What is a process ID?

A process ID a.k.a. PID is literally what the name says, it is a number to uniquely identify a running process. You can print your program’s PID in C using the getpid() function included on the header file unistd.h.

int main(void)
	while (1)
		printf("PID: %d\n", getpid());

output: “ PID: 12345 ”

note: “12345” is a PID for an arbitrary process.

What is a signal?

A signal is a one-way message to inform that something important happened sent by a process to a process, the kernel to the process, or a process to itself. Some examples of signals are SIGINT and SIGSTOP mapped to “ctrl-C” and “ctrl-Z” respectively on Unix-like Operating Systems.

Sending signals:

You can send a signal with the command kill through the command line specifying as the first parameter the signal you want to send, and as the second parameter the PID of the process you want to send it to.

kill -INT 12345

or in C (don’t forget to include the header file signal.h):

kill(12345, SIGINT);

Handling signals:

You can use the signal() function in C to handle a specific signal defined as the first parameter in the signal() function call, and pass the address of a function you would like to run when the specified signal is received.

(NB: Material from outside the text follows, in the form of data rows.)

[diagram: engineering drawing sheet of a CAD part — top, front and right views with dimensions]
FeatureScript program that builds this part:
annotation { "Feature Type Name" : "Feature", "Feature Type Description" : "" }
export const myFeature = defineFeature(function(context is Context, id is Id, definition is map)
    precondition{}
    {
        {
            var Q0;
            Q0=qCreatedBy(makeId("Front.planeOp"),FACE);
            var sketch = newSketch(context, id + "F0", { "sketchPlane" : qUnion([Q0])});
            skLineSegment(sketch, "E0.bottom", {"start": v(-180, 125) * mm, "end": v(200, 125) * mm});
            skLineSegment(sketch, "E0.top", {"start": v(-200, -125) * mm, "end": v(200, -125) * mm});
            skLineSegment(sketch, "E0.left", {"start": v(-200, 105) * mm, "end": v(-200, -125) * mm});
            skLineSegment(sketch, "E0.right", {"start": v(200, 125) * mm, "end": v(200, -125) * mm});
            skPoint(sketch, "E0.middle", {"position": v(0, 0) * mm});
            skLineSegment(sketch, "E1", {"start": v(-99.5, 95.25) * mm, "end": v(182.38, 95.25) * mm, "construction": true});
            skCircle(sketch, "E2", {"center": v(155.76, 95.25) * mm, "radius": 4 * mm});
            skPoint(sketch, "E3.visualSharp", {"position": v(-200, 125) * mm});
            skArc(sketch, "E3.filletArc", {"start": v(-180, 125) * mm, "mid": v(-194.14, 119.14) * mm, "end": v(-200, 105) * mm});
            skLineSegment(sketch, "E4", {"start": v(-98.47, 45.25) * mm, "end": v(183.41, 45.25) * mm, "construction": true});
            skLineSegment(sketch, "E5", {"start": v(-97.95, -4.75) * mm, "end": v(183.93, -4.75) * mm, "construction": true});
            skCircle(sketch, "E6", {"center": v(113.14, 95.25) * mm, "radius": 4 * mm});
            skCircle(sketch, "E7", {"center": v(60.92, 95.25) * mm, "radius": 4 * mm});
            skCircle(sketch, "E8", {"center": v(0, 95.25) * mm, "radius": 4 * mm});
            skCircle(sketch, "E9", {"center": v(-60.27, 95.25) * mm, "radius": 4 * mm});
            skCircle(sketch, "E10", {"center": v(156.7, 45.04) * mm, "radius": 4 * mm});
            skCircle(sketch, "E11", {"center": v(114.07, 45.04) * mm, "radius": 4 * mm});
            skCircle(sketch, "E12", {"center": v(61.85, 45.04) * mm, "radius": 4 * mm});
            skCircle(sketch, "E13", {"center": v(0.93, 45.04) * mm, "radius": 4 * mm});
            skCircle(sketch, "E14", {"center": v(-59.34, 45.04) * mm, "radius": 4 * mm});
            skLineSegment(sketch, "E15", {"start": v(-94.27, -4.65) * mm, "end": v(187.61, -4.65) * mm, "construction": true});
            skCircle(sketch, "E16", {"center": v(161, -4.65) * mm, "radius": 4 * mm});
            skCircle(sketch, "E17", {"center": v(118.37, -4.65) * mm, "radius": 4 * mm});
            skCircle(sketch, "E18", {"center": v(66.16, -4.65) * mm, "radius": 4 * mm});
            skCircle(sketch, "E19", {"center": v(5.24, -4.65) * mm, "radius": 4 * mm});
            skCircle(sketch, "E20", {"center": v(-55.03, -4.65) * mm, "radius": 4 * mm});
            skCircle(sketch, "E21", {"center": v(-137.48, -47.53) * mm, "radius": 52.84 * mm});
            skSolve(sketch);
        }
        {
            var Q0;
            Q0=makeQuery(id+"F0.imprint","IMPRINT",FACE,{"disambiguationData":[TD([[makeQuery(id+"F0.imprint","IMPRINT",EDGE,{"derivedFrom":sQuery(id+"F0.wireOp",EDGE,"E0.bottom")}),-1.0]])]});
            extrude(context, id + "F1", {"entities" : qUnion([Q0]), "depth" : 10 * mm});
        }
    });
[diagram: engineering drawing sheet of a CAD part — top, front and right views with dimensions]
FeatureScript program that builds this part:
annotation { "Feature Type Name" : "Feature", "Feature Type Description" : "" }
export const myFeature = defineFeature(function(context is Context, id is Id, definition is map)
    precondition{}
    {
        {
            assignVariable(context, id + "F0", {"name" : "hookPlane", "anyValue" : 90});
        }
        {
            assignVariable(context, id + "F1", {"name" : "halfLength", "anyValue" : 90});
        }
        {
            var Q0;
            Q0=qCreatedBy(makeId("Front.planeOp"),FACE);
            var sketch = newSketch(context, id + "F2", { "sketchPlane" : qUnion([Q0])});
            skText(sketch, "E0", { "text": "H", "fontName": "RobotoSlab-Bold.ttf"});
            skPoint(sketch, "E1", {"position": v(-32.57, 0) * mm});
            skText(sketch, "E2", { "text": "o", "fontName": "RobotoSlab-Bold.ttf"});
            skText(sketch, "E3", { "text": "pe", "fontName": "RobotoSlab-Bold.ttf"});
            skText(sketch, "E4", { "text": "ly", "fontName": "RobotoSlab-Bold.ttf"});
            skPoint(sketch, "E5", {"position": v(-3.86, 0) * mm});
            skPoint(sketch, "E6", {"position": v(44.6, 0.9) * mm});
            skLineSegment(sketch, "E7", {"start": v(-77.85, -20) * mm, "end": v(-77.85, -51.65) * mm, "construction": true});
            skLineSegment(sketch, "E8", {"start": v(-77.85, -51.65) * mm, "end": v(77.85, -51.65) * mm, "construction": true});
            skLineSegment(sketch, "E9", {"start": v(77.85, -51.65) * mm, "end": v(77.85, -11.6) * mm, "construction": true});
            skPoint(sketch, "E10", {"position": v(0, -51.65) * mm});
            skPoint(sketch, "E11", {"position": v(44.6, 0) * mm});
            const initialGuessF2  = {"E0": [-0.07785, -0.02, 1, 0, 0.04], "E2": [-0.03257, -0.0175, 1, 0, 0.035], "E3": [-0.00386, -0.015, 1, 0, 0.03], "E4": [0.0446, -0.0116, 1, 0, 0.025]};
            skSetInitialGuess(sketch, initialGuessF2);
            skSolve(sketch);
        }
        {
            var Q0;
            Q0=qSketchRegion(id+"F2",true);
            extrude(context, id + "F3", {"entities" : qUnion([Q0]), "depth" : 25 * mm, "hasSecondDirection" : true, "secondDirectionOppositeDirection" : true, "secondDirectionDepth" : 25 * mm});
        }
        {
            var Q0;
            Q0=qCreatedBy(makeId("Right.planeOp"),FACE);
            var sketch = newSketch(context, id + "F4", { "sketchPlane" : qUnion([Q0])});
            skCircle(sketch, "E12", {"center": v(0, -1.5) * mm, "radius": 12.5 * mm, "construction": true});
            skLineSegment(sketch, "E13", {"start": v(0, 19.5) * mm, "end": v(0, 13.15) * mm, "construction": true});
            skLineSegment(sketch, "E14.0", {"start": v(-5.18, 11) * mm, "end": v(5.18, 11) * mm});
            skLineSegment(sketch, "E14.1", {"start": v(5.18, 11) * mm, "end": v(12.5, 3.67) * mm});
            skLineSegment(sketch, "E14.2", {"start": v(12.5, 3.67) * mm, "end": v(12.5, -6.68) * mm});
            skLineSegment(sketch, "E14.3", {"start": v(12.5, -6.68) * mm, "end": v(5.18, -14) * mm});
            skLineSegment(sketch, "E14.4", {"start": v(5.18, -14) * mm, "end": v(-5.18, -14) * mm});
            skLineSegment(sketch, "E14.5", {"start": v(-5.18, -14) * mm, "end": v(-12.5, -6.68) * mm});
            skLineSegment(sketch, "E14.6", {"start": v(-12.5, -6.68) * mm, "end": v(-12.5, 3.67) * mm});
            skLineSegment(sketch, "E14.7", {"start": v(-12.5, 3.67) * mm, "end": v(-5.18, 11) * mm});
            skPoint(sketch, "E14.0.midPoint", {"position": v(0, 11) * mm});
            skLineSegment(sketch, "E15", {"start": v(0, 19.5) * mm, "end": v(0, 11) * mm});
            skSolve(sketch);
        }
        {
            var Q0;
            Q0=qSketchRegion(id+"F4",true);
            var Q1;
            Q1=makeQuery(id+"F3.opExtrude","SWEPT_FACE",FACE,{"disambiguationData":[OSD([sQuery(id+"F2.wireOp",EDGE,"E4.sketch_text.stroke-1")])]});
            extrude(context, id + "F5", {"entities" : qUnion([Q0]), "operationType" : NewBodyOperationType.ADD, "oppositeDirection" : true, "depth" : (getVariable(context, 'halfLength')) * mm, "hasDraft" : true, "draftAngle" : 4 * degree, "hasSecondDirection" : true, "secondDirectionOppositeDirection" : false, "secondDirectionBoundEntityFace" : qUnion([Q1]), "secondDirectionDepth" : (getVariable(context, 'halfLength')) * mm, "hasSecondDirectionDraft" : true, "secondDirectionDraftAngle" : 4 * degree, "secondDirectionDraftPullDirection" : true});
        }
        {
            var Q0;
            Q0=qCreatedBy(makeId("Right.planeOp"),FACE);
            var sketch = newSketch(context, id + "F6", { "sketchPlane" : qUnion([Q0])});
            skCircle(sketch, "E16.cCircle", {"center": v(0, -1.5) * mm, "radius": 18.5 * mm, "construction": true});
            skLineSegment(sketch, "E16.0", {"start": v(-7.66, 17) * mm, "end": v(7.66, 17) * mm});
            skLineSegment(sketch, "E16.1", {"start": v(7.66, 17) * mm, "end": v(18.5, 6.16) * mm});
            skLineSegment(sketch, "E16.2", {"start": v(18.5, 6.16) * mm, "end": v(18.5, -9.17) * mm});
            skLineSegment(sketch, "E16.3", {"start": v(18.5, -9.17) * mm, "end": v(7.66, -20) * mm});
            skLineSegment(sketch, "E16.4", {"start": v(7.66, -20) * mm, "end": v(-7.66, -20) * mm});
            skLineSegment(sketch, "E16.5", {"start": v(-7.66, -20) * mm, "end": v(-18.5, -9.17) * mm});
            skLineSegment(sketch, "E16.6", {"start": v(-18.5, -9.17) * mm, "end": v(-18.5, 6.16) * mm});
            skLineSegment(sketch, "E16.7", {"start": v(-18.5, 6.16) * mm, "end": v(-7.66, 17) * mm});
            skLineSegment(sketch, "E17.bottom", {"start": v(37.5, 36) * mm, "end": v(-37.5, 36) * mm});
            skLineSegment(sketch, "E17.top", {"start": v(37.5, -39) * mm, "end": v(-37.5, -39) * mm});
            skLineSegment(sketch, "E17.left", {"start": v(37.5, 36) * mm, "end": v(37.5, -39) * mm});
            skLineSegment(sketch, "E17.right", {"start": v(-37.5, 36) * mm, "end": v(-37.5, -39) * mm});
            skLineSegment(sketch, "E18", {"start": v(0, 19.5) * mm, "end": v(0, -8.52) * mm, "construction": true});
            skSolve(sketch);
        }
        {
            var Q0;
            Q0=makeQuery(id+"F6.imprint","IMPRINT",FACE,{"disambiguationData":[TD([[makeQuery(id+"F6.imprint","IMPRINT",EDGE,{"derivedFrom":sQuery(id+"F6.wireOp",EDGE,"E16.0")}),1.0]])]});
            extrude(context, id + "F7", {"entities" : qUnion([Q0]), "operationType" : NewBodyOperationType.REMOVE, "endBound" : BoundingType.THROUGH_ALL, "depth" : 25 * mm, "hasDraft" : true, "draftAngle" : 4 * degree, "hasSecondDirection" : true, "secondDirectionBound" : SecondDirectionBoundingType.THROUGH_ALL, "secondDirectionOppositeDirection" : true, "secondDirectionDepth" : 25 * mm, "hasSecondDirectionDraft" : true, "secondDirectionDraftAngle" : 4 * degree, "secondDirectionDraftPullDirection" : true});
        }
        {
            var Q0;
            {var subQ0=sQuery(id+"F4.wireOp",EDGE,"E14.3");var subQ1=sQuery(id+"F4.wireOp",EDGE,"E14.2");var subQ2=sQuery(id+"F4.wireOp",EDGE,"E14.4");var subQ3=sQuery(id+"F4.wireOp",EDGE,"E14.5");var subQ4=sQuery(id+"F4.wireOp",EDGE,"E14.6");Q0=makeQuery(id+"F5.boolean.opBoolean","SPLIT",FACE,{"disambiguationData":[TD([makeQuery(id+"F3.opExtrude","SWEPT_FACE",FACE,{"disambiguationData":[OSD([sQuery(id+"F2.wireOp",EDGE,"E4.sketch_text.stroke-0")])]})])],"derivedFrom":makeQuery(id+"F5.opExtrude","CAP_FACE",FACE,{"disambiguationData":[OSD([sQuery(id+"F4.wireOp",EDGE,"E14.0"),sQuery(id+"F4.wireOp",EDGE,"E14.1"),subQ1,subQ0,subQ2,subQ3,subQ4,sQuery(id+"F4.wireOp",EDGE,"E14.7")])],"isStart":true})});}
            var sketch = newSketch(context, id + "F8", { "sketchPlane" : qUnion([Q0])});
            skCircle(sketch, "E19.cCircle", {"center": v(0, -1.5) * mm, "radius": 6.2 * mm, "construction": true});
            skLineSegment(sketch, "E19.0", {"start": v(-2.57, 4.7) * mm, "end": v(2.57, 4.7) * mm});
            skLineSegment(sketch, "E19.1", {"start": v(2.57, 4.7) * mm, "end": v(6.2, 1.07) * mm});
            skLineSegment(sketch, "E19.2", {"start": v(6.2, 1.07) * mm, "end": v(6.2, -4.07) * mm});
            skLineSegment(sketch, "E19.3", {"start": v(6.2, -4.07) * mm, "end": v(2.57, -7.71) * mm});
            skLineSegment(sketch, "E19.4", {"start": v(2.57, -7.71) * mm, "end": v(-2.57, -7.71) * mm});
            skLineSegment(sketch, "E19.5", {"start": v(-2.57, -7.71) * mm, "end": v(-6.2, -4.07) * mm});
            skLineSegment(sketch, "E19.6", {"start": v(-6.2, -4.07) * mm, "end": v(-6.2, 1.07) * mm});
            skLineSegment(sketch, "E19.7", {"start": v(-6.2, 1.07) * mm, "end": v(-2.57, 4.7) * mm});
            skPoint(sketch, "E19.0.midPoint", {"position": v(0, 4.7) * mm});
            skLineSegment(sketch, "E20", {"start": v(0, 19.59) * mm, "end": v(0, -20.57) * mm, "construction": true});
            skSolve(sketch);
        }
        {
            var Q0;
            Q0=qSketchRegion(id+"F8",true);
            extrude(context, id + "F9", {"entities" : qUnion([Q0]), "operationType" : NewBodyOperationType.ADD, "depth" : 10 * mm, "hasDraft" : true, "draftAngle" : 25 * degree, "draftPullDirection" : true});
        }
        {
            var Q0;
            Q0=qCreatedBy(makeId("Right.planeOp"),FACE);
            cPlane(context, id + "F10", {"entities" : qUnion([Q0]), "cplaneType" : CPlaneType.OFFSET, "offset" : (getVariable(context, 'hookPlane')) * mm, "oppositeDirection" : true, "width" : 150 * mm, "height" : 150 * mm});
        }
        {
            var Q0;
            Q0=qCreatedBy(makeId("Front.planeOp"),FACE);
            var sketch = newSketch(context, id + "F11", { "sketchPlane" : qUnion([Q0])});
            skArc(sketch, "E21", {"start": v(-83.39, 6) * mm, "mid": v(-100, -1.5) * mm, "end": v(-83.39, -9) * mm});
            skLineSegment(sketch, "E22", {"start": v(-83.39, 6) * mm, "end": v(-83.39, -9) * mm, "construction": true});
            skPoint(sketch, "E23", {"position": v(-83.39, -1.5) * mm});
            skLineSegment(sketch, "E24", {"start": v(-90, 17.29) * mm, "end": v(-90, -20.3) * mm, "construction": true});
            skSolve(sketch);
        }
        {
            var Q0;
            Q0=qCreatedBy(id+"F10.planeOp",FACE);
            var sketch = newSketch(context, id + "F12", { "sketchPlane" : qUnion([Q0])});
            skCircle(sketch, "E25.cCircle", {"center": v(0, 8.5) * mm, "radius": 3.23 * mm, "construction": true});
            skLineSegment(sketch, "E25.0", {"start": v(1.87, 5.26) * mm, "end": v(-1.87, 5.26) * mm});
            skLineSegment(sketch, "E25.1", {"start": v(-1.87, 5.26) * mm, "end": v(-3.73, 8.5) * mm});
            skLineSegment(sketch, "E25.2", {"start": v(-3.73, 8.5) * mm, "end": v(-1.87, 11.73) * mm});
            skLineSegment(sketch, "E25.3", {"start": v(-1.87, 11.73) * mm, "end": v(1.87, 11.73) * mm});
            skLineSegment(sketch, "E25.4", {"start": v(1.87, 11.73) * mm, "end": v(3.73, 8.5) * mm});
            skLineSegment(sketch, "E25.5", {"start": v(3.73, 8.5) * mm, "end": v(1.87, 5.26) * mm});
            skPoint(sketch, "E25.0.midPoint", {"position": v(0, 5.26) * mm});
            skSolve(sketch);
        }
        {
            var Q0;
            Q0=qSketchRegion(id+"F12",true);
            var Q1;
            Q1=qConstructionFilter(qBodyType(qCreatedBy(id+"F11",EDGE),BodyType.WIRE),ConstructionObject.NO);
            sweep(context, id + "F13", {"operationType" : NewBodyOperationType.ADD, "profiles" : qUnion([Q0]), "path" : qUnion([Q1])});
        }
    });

signal(SIGINT, &sigint_handler);

Now, I will define the sigint_handler() function as:

void sigint_handler(int signal_number)
	printf("sigint's signal number is %d\n", signal_number);

The function above will be run when SIGINT (when the user presses ctrl-C or uses the kill program/function to send a signal) is sent. It will simply print the signal number for SIGINT based

on the table shown on the manual page for signal. To see it, just run:

man signal

By the way, there are some pre-existing functions that you can pass to signal() such as SIG_IGN (to ignore a signal) and SIG_DFL (for default handling of a certain signal).